* Exercise: Return, verbatim, every line of the data from the line containing "Determines if this type is a Kotlin Short." down to the line containing "typefaces listed here.", including both of those lines. Omit the pictures from the output.

====== Data provided

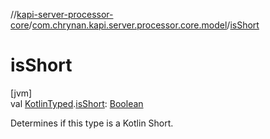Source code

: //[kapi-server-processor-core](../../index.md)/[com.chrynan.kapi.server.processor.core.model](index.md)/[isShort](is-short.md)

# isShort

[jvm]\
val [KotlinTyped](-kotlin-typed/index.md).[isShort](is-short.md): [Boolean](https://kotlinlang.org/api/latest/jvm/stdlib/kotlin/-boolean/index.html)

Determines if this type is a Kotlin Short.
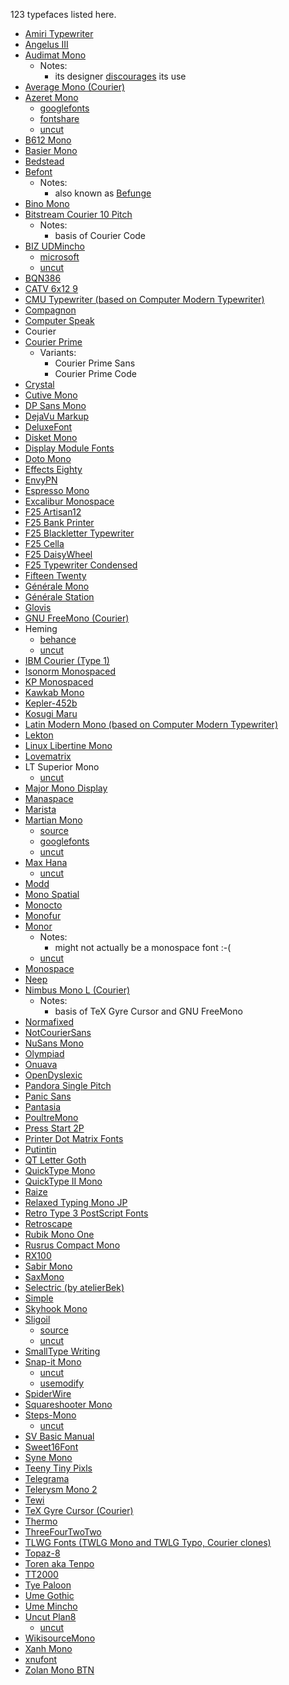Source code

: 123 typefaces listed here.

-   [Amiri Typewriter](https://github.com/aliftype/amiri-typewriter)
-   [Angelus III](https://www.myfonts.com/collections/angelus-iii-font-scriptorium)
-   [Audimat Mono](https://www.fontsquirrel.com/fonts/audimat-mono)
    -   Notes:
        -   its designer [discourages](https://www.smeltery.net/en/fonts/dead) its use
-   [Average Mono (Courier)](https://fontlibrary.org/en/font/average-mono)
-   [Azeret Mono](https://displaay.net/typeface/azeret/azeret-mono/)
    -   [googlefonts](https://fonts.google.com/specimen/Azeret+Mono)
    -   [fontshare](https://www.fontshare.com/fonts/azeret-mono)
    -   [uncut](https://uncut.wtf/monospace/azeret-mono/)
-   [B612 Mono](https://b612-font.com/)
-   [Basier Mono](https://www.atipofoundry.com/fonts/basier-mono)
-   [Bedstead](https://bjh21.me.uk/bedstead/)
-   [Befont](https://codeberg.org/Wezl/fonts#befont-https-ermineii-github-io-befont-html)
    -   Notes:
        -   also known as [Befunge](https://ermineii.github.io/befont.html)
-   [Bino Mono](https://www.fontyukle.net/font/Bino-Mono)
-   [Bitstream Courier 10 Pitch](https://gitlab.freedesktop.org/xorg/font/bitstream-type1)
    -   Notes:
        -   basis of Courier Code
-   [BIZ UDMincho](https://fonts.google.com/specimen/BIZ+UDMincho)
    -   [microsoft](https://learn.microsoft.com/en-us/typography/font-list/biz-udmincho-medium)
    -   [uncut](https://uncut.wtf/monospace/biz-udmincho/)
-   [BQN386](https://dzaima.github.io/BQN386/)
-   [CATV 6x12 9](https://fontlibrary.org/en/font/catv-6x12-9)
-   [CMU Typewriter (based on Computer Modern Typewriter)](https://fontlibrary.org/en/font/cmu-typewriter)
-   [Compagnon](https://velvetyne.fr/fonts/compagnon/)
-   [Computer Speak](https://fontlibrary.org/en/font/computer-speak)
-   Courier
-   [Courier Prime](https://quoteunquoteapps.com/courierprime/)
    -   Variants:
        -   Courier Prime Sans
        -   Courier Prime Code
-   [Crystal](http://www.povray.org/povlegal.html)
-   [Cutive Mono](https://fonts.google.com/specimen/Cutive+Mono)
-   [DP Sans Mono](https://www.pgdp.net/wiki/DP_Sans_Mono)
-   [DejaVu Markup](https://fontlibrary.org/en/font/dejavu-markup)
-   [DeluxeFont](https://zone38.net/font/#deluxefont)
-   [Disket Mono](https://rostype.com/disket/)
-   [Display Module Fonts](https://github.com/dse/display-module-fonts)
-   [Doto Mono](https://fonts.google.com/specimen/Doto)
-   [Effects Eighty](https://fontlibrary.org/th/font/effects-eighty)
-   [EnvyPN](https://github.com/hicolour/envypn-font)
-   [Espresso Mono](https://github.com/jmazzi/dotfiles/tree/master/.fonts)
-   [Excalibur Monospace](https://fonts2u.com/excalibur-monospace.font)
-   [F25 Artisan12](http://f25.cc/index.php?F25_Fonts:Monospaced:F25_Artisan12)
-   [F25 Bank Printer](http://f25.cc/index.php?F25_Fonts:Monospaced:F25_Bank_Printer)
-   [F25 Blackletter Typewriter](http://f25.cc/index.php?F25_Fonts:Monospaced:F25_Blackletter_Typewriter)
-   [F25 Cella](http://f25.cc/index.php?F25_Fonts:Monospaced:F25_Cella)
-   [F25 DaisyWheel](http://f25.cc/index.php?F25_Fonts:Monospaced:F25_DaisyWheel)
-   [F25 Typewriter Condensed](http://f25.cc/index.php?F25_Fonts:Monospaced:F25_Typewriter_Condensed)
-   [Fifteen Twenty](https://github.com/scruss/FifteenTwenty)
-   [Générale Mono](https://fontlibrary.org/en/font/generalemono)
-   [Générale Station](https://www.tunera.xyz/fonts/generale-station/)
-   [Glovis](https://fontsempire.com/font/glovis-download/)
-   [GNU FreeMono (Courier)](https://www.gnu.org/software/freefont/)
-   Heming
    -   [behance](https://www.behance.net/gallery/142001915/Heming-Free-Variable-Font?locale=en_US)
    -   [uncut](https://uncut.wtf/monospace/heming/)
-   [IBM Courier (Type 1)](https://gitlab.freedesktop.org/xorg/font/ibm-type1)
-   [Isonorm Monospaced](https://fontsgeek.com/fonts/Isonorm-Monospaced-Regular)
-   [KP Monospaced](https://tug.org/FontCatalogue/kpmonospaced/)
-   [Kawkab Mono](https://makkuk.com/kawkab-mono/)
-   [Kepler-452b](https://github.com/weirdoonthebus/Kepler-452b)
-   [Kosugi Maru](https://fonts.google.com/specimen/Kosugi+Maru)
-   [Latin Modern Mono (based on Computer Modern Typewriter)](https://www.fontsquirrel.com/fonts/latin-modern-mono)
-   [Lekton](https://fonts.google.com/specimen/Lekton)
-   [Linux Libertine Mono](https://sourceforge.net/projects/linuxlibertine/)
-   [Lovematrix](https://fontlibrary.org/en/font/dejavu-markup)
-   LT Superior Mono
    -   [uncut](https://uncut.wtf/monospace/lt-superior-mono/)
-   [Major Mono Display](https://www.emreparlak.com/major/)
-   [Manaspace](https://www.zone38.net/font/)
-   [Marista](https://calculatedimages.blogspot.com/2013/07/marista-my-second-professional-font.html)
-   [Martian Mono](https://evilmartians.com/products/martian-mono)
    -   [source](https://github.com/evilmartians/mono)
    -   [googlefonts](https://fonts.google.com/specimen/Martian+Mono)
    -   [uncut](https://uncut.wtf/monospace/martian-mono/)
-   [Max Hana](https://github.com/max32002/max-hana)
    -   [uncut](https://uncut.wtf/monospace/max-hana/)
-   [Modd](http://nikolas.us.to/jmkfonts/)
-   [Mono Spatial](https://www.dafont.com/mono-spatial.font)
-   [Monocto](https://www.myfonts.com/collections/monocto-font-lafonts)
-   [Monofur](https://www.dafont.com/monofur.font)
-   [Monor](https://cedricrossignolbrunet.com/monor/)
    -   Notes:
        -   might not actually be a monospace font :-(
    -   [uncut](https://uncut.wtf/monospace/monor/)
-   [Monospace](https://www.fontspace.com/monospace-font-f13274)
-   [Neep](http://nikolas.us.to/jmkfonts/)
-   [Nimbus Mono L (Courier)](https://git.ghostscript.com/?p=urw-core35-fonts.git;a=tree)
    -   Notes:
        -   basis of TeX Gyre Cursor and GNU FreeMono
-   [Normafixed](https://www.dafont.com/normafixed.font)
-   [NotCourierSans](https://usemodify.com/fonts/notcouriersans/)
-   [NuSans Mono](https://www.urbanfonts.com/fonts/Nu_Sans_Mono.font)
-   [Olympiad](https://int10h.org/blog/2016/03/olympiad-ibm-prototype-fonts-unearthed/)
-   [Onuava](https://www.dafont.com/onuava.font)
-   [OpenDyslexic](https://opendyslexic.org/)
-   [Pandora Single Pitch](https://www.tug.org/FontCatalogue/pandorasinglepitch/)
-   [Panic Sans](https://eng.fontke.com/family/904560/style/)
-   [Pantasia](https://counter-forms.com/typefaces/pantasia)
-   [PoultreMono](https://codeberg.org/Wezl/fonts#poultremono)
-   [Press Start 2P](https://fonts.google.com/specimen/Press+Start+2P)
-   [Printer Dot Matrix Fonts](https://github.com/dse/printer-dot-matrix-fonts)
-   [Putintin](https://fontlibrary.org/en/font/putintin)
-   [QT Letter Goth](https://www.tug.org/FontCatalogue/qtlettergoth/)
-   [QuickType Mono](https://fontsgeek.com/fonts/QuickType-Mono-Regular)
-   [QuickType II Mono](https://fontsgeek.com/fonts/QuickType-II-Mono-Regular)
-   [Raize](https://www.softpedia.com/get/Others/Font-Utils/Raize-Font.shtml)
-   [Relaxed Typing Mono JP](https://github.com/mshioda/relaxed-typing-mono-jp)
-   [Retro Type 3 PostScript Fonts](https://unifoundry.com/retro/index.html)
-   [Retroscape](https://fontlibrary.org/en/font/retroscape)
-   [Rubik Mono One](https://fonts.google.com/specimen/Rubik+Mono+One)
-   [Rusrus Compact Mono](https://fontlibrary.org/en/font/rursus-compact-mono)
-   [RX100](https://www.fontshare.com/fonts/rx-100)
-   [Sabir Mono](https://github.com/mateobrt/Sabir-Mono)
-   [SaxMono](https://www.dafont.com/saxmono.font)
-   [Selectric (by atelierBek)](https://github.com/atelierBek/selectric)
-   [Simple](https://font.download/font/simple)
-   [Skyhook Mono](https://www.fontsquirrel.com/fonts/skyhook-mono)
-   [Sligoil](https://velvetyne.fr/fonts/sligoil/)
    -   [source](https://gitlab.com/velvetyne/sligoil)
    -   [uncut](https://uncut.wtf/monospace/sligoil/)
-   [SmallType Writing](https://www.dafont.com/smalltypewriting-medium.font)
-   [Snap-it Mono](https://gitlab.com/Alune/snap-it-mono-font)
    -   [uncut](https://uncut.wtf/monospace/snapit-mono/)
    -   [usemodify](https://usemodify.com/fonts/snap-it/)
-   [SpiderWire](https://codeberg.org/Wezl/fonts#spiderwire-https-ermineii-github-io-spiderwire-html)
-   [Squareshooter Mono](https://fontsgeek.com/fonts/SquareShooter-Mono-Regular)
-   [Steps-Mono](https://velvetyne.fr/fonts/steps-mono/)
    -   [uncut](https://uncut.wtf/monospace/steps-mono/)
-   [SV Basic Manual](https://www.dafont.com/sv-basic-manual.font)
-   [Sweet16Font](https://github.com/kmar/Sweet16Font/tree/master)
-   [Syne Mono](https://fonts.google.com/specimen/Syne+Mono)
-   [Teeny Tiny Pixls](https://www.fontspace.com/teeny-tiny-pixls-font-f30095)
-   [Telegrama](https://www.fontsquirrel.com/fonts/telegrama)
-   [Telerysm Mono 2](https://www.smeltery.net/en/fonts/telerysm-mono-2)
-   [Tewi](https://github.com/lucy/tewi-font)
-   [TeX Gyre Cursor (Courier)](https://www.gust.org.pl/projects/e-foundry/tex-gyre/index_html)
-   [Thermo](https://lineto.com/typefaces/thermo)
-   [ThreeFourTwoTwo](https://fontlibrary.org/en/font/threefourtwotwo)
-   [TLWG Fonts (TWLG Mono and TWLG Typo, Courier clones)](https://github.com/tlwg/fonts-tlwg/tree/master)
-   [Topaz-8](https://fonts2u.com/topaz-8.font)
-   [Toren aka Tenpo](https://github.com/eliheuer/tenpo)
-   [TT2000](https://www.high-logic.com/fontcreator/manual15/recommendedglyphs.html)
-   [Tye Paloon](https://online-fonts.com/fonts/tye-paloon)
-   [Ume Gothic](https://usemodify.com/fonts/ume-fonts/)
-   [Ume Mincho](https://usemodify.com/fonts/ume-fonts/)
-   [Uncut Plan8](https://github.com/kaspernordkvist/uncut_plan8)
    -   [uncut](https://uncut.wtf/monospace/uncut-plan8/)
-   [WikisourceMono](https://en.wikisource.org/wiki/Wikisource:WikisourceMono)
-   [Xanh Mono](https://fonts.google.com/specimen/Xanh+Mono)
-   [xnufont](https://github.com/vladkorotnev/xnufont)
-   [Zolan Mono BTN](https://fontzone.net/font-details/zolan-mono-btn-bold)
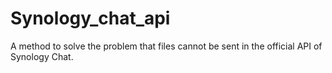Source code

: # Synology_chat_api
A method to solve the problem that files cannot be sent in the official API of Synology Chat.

============

* Answer to the problem:
Determines if this type is a Kotlin Short.
Source code

: 123 typefaces listed here.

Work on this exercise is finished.